Una donna romanzo autobiografico di Sibilla Aleramo apparve nel 1906, si tratta di uno dei primi libri “femministi” pubblicati in Italia.
Chi è Sibilla Aleramo?
Sibilla Aleramo (Alessandria, 14 agosto 1876-Roma, 13 gennaio 1960), pseudonimo di Marta Felicina Faccio detta Rina, scrittrice e poetessa italiana. È considerata una delle donne più importanti del movimento femminista del primo Novecento in Italia.
Trascorre una giovinezza infelice, segnata dall’internamento della madre in manicomio, da un matrimonio riparatore con Ulderico Pierangeli, che la violentò all’età di 15 anni, da un tentativo di suicidio.

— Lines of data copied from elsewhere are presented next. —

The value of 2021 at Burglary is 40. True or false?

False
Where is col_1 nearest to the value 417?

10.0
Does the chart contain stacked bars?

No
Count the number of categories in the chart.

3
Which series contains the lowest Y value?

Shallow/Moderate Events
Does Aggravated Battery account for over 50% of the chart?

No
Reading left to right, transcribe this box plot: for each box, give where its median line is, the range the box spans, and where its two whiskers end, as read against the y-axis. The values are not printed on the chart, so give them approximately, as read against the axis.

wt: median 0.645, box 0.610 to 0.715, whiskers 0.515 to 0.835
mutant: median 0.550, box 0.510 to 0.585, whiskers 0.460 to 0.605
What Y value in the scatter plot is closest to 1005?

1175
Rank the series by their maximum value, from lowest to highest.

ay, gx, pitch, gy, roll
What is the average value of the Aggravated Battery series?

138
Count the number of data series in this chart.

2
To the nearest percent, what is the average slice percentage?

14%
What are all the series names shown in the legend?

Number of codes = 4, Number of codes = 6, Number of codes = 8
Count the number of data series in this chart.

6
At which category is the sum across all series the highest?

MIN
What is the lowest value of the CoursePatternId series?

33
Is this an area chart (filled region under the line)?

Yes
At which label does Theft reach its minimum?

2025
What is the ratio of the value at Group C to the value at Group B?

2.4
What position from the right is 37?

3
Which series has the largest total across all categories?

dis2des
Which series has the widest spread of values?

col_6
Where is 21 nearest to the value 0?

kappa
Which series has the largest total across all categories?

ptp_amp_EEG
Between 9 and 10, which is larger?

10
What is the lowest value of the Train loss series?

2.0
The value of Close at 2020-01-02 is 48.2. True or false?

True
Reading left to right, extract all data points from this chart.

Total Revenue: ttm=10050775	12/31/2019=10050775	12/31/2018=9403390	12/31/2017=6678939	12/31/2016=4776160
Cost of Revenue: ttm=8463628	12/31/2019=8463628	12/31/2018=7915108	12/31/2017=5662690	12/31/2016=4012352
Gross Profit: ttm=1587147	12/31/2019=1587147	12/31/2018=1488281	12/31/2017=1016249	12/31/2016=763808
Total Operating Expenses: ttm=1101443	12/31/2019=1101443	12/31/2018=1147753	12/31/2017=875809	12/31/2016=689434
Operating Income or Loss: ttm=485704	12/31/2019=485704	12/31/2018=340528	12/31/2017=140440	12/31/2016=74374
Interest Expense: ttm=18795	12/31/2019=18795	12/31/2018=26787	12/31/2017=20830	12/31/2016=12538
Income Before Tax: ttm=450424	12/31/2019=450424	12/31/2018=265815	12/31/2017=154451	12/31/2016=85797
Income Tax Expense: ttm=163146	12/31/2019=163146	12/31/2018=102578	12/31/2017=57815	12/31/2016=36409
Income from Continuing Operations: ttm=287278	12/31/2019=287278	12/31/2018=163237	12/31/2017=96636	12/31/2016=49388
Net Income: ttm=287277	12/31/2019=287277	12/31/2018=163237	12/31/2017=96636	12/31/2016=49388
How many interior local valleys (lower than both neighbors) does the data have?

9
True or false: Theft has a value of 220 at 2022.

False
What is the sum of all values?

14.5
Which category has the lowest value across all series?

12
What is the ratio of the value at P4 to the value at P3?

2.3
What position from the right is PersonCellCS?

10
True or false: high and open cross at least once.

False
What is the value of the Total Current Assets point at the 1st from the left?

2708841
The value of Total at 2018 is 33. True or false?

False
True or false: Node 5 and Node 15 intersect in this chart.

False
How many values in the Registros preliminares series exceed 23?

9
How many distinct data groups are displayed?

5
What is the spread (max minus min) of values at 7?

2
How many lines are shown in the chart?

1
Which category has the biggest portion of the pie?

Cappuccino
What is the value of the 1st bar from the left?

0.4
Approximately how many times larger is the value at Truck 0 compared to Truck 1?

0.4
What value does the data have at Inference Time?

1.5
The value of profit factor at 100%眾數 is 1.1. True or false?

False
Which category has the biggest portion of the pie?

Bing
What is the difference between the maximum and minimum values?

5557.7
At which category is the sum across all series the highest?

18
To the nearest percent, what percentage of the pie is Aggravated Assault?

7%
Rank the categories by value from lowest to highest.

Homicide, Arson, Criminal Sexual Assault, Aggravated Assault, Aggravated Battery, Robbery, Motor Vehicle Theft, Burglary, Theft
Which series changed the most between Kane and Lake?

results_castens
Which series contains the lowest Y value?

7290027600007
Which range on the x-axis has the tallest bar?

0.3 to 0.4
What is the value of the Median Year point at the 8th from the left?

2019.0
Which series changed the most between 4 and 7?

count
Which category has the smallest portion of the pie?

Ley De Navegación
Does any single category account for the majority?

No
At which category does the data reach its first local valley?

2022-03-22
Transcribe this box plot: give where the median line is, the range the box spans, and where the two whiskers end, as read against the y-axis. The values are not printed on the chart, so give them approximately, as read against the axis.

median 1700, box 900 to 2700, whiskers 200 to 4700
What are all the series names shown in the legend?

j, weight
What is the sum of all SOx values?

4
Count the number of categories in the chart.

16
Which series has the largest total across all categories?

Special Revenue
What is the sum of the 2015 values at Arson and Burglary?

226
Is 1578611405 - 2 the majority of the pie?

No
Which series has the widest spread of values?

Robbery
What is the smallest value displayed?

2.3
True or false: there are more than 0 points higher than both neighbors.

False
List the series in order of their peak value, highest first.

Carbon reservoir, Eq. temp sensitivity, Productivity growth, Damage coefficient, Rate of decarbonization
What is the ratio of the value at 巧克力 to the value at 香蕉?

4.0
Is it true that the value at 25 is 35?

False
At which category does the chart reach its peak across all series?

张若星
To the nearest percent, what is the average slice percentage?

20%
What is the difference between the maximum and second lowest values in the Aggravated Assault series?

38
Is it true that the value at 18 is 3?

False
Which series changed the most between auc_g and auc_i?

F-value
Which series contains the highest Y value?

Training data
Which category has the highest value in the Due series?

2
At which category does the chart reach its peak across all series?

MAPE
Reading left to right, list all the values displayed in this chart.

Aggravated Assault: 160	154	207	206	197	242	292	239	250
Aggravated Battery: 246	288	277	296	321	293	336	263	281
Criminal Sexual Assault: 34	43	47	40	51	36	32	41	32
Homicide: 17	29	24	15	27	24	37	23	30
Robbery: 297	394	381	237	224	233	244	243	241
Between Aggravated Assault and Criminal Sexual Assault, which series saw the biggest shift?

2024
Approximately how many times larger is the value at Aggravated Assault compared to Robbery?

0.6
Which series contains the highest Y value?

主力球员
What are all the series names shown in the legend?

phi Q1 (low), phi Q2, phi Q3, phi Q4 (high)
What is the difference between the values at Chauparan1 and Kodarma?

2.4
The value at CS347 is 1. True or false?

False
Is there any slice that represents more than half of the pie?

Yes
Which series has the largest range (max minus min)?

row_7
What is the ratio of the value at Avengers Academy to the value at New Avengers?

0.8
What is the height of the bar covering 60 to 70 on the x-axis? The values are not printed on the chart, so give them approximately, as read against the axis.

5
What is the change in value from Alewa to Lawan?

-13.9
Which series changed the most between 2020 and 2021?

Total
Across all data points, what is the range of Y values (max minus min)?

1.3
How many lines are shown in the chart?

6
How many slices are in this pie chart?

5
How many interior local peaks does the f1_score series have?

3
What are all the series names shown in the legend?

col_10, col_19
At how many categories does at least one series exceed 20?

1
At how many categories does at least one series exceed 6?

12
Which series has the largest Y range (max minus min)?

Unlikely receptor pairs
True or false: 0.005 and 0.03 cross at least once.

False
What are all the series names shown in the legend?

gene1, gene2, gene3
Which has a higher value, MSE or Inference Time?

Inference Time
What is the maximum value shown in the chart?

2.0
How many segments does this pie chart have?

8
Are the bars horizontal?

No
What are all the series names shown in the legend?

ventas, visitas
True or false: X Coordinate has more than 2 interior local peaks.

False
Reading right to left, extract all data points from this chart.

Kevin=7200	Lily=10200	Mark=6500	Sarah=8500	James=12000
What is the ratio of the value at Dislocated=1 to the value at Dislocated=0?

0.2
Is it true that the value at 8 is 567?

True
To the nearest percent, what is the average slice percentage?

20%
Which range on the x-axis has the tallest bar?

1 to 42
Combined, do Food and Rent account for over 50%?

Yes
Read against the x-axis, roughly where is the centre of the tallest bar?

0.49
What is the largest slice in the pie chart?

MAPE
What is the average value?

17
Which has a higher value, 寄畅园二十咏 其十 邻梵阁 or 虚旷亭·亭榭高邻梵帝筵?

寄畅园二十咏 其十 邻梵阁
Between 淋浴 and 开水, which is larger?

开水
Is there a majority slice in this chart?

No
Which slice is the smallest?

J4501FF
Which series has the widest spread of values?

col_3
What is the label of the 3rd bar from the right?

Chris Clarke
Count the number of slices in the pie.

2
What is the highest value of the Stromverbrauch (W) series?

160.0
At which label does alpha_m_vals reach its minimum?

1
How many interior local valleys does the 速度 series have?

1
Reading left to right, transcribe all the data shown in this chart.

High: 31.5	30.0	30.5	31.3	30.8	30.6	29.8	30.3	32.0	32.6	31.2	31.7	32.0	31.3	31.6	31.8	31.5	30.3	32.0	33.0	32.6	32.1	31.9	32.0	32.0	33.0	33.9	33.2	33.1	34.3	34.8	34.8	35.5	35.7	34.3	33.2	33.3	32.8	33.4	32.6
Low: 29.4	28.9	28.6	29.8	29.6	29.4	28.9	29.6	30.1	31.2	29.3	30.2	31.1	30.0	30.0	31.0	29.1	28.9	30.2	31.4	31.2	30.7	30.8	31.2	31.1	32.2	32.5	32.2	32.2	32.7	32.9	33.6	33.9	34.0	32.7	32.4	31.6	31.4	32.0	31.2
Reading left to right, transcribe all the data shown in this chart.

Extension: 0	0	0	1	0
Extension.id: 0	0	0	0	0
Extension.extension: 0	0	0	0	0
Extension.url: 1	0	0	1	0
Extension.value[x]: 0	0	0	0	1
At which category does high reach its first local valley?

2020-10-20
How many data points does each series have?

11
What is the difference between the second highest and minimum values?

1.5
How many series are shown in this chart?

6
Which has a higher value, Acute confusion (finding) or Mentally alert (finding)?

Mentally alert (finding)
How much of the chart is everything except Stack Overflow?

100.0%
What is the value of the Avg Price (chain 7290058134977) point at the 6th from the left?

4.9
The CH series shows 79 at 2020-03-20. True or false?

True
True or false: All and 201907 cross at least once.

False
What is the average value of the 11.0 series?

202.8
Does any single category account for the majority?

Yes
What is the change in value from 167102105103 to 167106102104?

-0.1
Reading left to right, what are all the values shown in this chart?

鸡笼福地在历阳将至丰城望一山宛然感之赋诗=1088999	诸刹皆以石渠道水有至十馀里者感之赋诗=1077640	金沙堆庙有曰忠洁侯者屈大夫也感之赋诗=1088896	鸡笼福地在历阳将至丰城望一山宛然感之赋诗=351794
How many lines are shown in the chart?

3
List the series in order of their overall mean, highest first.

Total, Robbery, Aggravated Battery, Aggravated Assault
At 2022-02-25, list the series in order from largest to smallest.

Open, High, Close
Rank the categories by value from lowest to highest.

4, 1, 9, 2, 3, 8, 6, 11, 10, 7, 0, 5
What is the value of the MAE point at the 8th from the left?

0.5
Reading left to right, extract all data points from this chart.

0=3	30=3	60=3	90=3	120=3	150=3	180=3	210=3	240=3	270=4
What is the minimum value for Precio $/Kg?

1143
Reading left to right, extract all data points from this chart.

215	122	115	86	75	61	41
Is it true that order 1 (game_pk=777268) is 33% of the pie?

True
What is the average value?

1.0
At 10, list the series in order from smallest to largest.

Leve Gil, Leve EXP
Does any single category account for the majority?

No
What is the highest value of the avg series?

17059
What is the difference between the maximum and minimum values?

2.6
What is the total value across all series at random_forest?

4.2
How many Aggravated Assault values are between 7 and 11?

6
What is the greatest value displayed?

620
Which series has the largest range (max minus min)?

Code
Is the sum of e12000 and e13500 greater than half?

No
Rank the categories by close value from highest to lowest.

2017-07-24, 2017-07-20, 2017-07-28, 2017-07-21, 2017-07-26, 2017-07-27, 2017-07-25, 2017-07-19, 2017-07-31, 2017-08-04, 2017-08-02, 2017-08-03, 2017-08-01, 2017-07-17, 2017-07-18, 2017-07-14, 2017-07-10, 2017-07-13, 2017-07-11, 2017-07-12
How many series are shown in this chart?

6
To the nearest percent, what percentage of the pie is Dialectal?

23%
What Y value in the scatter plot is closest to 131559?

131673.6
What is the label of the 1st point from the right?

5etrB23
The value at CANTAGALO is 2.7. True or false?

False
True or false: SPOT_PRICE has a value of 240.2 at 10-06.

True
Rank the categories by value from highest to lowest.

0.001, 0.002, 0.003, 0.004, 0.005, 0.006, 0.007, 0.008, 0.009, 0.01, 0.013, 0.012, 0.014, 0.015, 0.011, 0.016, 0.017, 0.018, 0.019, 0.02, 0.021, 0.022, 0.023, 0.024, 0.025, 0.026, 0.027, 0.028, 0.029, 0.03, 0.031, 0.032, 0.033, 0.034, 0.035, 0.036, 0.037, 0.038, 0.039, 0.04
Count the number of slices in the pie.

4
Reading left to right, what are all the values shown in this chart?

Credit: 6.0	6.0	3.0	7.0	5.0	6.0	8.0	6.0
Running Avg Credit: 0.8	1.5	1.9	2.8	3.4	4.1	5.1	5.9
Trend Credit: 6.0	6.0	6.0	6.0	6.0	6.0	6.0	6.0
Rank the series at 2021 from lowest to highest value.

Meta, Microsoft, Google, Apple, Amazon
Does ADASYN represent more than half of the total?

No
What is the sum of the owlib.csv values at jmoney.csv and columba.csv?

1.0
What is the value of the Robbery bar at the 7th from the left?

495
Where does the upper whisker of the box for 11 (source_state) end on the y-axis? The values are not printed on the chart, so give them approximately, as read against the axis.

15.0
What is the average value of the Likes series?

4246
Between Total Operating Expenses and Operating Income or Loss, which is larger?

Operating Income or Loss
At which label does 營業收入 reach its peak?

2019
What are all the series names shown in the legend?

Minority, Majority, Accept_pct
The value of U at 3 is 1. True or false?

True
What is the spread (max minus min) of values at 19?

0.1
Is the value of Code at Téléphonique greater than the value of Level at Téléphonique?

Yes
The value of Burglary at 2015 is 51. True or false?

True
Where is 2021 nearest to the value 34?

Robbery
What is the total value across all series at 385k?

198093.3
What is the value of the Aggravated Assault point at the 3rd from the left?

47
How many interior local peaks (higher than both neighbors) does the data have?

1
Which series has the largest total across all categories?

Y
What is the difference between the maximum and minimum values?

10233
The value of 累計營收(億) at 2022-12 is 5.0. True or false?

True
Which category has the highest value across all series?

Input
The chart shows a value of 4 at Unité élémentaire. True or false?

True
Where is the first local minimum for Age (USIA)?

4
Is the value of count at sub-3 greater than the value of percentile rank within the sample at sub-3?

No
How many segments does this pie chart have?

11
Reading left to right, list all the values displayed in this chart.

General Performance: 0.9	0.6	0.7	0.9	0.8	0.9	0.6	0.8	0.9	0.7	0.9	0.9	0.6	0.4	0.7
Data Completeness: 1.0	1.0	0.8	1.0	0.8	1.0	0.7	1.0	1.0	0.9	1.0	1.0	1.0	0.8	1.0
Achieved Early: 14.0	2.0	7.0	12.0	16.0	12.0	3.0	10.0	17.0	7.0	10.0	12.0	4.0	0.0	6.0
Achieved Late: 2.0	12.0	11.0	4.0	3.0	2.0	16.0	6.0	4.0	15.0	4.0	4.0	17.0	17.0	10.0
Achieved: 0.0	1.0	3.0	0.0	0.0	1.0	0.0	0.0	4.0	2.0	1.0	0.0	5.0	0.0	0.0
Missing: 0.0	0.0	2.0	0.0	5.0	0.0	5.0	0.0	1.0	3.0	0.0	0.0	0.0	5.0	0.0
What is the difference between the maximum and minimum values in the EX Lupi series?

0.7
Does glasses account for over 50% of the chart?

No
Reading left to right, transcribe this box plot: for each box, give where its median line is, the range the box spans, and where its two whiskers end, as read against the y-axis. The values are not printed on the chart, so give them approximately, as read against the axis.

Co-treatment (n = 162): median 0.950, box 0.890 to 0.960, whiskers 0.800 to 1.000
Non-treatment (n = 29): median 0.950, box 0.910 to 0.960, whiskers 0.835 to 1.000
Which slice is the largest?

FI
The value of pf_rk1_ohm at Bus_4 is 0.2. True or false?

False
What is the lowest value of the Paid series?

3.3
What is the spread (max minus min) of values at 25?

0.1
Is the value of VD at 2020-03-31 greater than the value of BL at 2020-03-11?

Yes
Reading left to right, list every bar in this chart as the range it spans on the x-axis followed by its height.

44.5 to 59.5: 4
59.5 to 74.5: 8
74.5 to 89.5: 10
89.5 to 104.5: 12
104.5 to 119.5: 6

Dopo un periodo trascorso a Milano, nel quale è direttrice di un settimanale femminile, nel 1902 abbandona il marito e il figlio Walter, che pure ama infinitamente, trasferendosi a Roma, dove collabora con la rivista «Nuova Antologia» e inizia il romanzo «Una donna». Ebbe una tormentata storia d’amore con Dino Campana, che si concluse con il ricovero del poeta in manicomio, e una “scandalosa relazione” con Lina Poletti.
Di posizione antifascista, al termine della Seconda guerra mondiale, Sibilla Aleramo torna a un serio impegno in campo politico e sociale, militando per il PCI e collaborando con l’Unità. Muore nel 1960, a 83 anni.
Tra le altre sue principali opere ricordiamo: Amo, dunque sono (1927); Poesie (1929); Dal mio diario (1945); Luci della mia sera (1956).
Una donna di Sibilla Aleramo trama
Nel suo romanzo più importante Una donna Sibilla Aleramo narra la propria esperienza in un paese delle Marche, l’adolescenza sottomessa al padre, che la costrinse a lasciare gli studi, e il matrimonio a 15 anni con l’uomo che l’aveva violentata. La protagonista, Sibilla, finirà per abbandonare il marito e il suo bambino e cominciare una carriera intellettuale, scrivendo articoli e libri, in nome della libertà e dell’autodeterminazione, perché convinta che una donna debba poter esprimere la sua identità anche al di fuori della famiglia, conquistandosi una vita indipendente.
Una donna è dedicato al figlio abbandonato: «L’ultimo spasimo di questa mia vita sarà stato quello di scrivere queste pagine. Per lui […]. Mio figlio mi dimenticherà o mi odierà. Mi odii, ma non mi dimentichi!».
Al centro è il tema della propria realizzazione come donna e non solo come moglie e madre, di fronte a un marito che la maltrattava e le impediva di svolgere l’attività di scrittrice e di collaboratrice di giornali femministi cui si stava avviando. La nascita del figlio renderà più acuta la contraddizione: «In me la madre non s’integrava con la donna», scriveva Aleramo con parole che squarciavano un vero e proprio tabù, quello che le donne dovevano essere relegate solo al ruolo di madre. «Perché nella maternità adoriamo il sacrifizio? […] Di madre in figlia, da secoli, si tramanda il servaggio. È una mostruosa catena. […] Se una buona volta la fatale catena si spezzasse, e una madre non sopprimesse in sé la donna, e un figlio apprendesse dalla vita di lei un esempio di dignità?».
Da queste domande maturava la scelta di vivere per sé e non rinunciare alla propria «dignità» di persona, anche se abbandonare il marito la costrinse alla lacerante separazione dal figlioletto, che pure amava infinitamente.
Una donna di Sibilla Aleramo commento
Il libro, che costituì un vero scandalo per quei tempi, fu letto da una parte del pubblico (soprattutto quello femminile) come denuncia della condizione della donna e occasione per ribadire l’esigenza di leggi che tutelassero la maternità e introducessero il divorzio. Ebbe un grande successo, numerose edizioni e diverse traduzioni. Fu poi ripubblicato dall’editore Feltrinelli nel 1973, nella fase centrale del movimento femminista, per il quale divenne un significativo testo di riferimento. In seguito ne fu tratto uno scenaggiato a puntate per la televisione (1978).